___ Selected excerpt ___

Re: [PATCH 2/2] dma-coherent: Change the bitmap APIs

From: Baolin Wang <baolin.wang@linaro.org>
To: Robin Murphy <robin.murphy@arm.com>
Cc: hch@lst.de, Marek Szyprowski <m.szyprowski@samsung.com>,
	Greg KH <gregkh@linuxfoundation.org>,
	iommu@lists.linux-foundation.org,
	LKML <linux-kernel@vger.kernel.org>,
	Arnd Bergmann <arnd@arndb.de>, Mark Brown <broonie@kernel.org>
Subject: Re: [PATCH 2/2] dma-coherent: Change the bitmap APIs
Date: Sun, 3 Jun 2018 10:11:55 +0800	[thread overview]
Message-ID: <CAMz4kuKM4mKyzh8Ws=82RgtOdLa8d_Dsq-=P0grqpGa=e=q3bQ@mail.gmail.com> (raw)
In-Reply-To: <8ef2eacf-97af-3449-c3ef-c64516ee05ea@arm.com>

On 1 June 2018 at 01:38, Robin Murphy <robin.murphy@arm.com> wrote:
> On 31/05/18 06:55, Baolin Wang wrote:
>>
>> The device coherent memory uses the bitmap helper functions, which take an
>> order of PAGE_SIZE, that means the pages size is always a power of 2 as
>> the
>> allocation region. For Example, allocating 33 MB from a 33 MB dma_mem
>> region
>> requires 64MB free memory in that region.
>>
>> Thus we can change to use bitmap_find_next_zero_area()/bitmap_set()/
>> bitmap_clear() to present the allocation coherent memory, and reduce the
>> allocation granularity to be one PAGE_SIZE.
>>
>> Moreover from Arnd's description:
>> "I believe that bitmap_allocate_region() was chosen here because it is
>> more efficient than bitmap_find_next_zero_area(), at least that is the
>> explanation given in
>> https://en.wikipedia.org/wiki/Buddy_memory_allocation.
>>
>> It's quite possible that we don't actually care about efficiency of
>> dma_alloc_*() since a) it's supposed to be called very rarely, and
>> b) the overhead of accessing uncached memory is likely higher than the
>> search through a relatively small bitmap".
>>
>> Thus I think we can convert to change the allocation granularity to be
>> one PAGE_SIZE replacing with new bitmap APIs, which will not cause
>> efficiency issue.
>
>
> To quote the DMA API docs:
>
>   "The CPU virtual address and the DMA address are both
>    guaranteed to be aligned to the smallest PAGE_SIZE order which
>    is greater than or equal to the requested size.  This invariant
>    exists (for example) to guarantee that if you allocate a chunk
>    which is smaller than or equal to 64 kilobytes, the extent of the
>    buffer you receive will not cross a 64K boundary."
>
> Now obviously there's a point above which that stops being practical, but

Agree.

___

▶ Work instructions
1 - Translate this sentence from the patch thread into Spanish: "For Example, allocating 33 MB from a 33 MB dma_mem region requires 64MB free memory in that region."
2 - Extract the stretch of the listing below from its start through the line containing "134: (284, 414)", and copy it unchanged, leaving out the pictures.

___ Provided records ___

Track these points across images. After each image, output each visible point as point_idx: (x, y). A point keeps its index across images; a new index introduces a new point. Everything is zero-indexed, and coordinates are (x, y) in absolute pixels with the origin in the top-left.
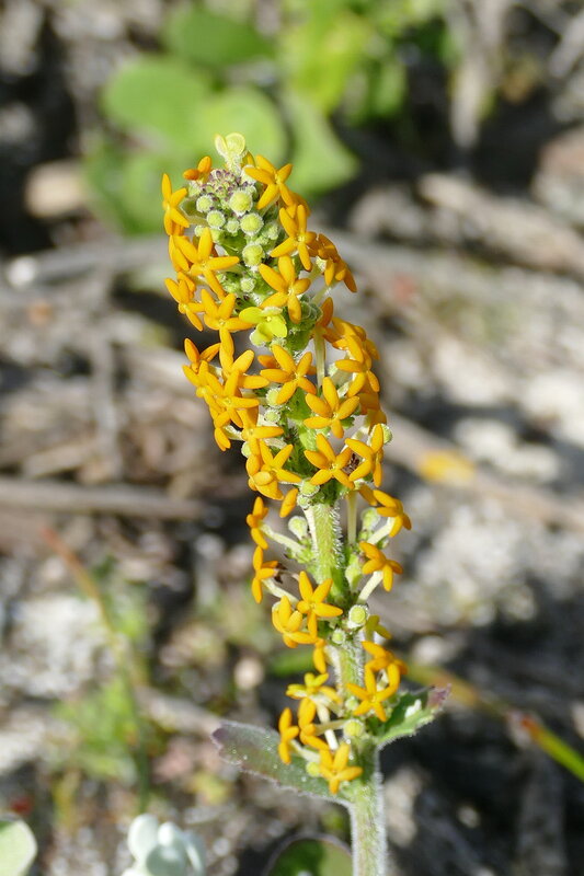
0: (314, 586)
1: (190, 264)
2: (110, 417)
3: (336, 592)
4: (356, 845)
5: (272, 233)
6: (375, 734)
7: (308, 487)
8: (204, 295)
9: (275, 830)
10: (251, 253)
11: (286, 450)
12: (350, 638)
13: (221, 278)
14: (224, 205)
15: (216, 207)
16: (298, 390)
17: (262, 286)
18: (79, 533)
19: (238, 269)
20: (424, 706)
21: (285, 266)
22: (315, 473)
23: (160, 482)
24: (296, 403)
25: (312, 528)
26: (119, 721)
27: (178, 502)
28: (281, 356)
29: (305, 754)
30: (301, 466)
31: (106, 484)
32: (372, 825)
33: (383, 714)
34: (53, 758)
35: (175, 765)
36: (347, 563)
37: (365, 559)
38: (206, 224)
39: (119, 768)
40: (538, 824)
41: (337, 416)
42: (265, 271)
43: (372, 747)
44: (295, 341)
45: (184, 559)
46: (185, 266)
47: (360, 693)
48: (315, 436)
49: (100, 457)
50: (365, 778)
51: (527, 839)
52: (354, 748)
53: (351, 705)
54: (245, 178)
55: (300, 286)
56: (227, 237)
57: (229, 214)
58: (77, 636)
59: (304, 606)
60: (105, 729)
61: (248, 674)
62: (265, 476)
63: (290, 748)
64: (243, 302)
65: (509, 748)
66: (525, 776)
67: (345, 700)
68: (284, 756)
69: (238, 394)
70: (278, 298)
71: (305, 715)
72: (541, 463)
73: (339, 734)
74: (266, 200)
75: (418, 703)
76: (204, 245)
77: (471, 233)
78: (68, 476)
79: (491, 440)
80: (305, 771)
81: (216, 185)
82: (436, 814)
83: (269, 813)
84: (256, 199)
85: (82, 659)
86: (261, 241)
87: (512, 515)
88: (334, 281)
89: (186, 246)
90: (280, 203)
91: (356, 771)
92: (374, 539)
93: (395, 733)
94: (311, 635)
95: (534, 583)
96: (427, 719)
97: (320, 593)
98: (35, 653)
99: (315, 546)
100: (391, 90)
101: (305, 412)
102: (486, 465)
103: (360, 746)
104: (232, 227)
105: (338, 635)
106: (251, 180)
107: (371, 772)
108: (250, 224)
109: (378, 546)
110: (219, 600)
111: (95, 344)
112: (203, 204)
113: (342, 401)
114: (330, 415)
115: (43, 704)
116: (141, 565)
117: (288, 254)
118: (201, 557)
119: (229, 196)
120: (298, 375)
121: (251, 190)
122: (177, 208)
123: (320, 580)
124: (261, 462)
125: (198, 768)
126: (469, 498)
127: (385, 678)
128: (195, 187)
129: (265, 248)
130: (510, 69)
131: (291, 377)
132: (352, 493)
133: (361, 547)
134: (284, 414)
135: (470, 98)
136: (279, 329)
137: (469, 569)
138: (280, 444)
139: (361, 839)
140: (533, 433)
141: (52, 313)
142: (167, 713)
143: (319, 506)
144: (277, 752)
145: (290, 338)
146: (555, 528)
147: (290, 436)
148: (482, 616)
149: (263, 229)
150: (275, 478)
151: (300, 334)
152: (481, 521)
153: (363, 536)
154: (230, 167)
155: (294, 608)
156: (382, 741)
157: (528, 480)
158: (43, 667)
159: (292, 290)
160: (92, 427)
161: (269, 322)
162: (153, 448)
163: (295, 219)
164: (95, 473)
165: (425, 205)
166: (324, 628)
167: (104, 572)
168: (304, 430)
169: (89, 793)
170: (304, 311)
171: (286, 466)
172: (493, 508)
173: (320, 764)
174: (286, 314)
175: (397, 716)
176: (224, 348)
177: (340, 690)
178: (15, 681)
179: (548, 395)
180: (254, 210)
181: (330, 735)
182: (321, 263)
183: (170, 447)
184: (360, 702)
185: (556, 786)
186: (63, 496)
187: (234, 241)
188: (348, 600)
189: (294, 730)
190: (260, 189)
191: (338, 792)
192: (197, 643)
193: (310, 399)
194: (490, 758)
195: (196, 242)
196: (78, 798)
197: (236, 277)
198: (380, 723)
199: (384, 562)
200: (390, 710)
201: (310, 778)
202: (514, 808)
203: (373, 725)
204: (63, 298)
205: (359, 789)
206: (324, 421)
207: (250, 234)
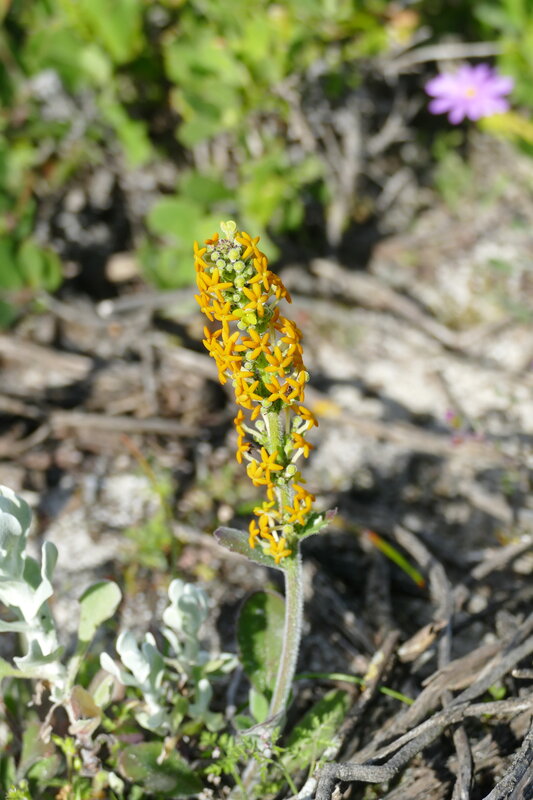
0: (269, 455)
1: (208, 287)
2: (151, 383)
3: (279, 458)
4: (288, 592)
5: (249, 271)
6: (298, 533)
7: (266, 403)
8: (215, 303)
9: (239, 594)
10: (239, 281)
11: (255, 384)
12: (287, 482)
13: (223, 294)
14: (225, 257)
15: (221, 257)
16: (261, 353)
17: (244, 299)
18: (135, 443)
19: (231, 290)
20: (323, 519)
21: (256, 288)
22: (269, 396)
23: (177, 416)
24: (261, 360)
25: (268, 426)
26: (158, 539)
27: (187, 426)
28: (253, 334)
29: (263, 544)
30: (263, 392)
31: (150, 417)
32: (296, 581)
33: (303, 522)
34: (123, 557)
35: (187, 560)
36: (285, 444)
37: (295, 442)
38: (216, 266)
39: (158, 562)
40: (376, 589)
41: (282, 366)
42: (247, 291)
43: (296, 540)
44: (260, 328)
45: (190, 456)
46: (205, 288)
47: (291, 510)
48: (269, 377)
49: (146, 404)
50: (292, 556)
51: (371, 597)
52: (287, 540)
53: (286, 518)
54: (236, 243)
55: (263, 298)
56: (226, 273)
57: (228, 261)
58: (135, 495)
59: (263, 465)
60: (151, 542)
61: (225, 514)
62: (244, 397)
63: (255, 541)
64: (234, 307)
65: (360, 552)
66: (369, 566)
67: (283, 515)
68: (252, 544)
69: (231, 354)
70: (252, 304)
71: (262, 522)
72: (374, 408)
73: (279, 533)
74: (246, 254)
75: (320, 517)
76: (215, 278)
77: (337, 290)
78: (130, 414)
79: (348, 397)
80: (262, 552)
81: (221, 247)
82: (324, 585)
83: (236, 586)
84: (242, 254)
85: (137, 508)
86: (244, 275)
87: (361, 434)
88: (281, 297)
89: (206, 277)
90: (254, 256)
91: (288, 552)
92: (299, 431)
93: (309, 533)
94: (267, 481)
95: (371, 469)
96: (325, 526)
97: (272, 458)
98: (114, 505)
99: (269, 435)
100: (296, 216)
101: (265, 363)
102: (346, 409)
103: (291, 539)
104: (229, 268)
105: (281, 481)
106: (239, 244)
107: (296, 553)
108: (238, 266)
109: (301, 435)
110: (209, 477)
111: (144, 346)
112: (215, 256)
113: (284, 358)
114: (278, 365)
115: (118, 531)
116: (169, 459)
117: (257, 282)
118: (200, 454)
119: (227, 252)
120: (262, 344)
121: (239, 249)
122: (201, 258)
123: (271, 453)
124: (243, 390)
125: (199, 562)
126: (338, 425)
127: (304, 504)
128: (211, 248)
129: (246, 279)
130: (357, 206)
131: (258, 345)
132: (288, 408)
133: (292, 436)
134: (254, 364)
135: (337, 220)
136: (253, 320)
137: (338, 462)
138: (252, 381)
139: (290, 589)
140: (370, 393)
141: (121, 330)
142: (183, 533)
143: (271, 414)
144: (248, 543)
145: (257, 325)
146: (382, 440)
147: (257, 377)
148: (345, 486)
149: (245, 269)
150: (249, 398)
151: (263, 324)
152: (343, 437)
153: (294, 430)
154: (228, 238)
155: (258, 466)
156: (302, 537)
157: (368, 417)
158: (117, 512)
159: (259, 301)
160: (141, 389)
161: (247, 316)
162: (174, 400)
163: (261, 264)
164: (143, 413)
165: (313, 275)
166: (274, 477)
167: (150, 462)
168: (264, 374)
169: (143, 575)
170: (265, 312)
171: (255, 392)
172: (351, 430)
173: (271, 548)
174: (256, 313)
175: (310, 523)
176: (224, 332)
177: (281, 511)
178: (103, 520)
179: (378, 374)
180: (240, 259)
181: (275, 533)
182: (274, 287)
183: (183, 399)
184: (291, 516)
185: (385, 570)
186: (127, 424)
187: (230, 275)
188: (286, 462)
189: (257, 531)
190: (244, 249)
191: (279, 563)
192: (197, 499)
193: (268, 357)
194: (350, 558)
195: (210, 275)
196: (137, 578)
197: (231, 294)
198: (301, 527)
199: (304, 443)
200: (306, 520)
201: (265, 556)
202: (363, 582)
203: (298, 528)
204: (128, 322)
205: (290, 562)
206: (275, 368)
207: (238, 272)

___

▶ Outputs for the tasks
1 - Por ejemplo, asignar 33 MB de una región dma_mem de 33 MB requiere 64 MB de memoria libre en esa región.

2 -
Track these points across images. After each image, output each visible point as point_idx: (x, y). A point keeps its index across images; a new index introduces a new point. Everything is zero-indexed, and coordinates are (x, y) in absolute pixels with the origin in the top-left.
0: (314, 586)
1: (190, 264)
2: (110, 417)
3: (336, 592)
4: (356, 845)
5: (272, 233)
6: (375, 734)
7: (308, 487)
8: (204, 295)
9: (275, 830)
10: (251, 253)
11: (286, 450)
12: (350, 638)
13: (221, 278)
14: (224, 205)
15: (216, 207)
16: (298, 390)
17: (262, 286)
18: (79, 533)
19: (238, 269)
20: (424, 706)
21: (285, 266)
22: (315, 473)
23: (160, 482)
24: (296, 403)
25: (312, 528)
26: (119, 721)
27: (178, 502)
28: (281, 356)
29: (305, 754)
30: (301, 466)
31: (106, 484)
32: (372, 825)
33: (383, 714)
34: (53, 758)
35: (175, 765)
36: (347, 563)
37: (365, 559)
38: (206, 224)
39: (119, 768)
40: (538, 824)
41: (337, 416)
42: (265, 271)
43: (372, 747)
44: (295, 341)
45: (184, 559)
46: (185, 266)
47: (360, 693)
48: (315, 436)
49: (100, 457)
50: (365, 778)
51: (527, 839)
52: (354, 748)
53: (351, 705)
54: (245, 178)
55: (300, 286)
56: (227, 237)
57: (229, 214)
58: (77, 636)
59: (304, 606)
60: (105, 729)
61: (248, 674)
62: (265, 476)
63: (290, 748)
64: (243, 302)
65: (509, 748)
66: (525, 776)
67: (345, 700)
68: (284, 756)
69: (238, 394)
70: (278, 298)
71: (305, 715)
72: (541, 463)
73: (339, 734)
74: (266, 200)
75: (418, 703)
76: (204, 245)
77: (471, 233)
78: (68, 476)
79: (491, 440)
80: (305, 771)
81: (216, 185)
82: (436, 814)
83: (269, 813)
84: (256, 199)
85: (82, 659)
86: (261, 241)
87: (512, 515)
88: (334, 281)
89: (186, 246)
90: (280, 203)
91: (356, 771)
92: (374, 539)
93: (395, 733)
94: (311, 635)
95: (534, 583)
96: (427, 719)
97: (320, 593)
98: (35, 653)
99: (315, 546)
100: (391, 90)
101: (305, 412)
102: (486, 465)
103: (360, 746)
104: (232, 227)
105: (338, 635)
106: (251, 180)
107: (371, 772)
108: (250, 224)
109: (378, 546)
110: (219, 600)
111: (95, 344)
112: (203, 204)
113: (342, 401)
114: (330, 415)
115: (43, 704)
116: (141, 565)
117: (288, 254)
118: (201, 557)
119: (229, 196)
120: (298, 375)
121: (251, 190)
122: (177, 208)
123: (320, 580)
124: (261, 462)
125: (198, 768)
126: (469, 498)
127: (385, 678)
128: (195, 187)
129: (265, 248)
130: (510, 69)
131: (291, 377)
132: (352, 493)
133: (361, 547)
134: (284, 414)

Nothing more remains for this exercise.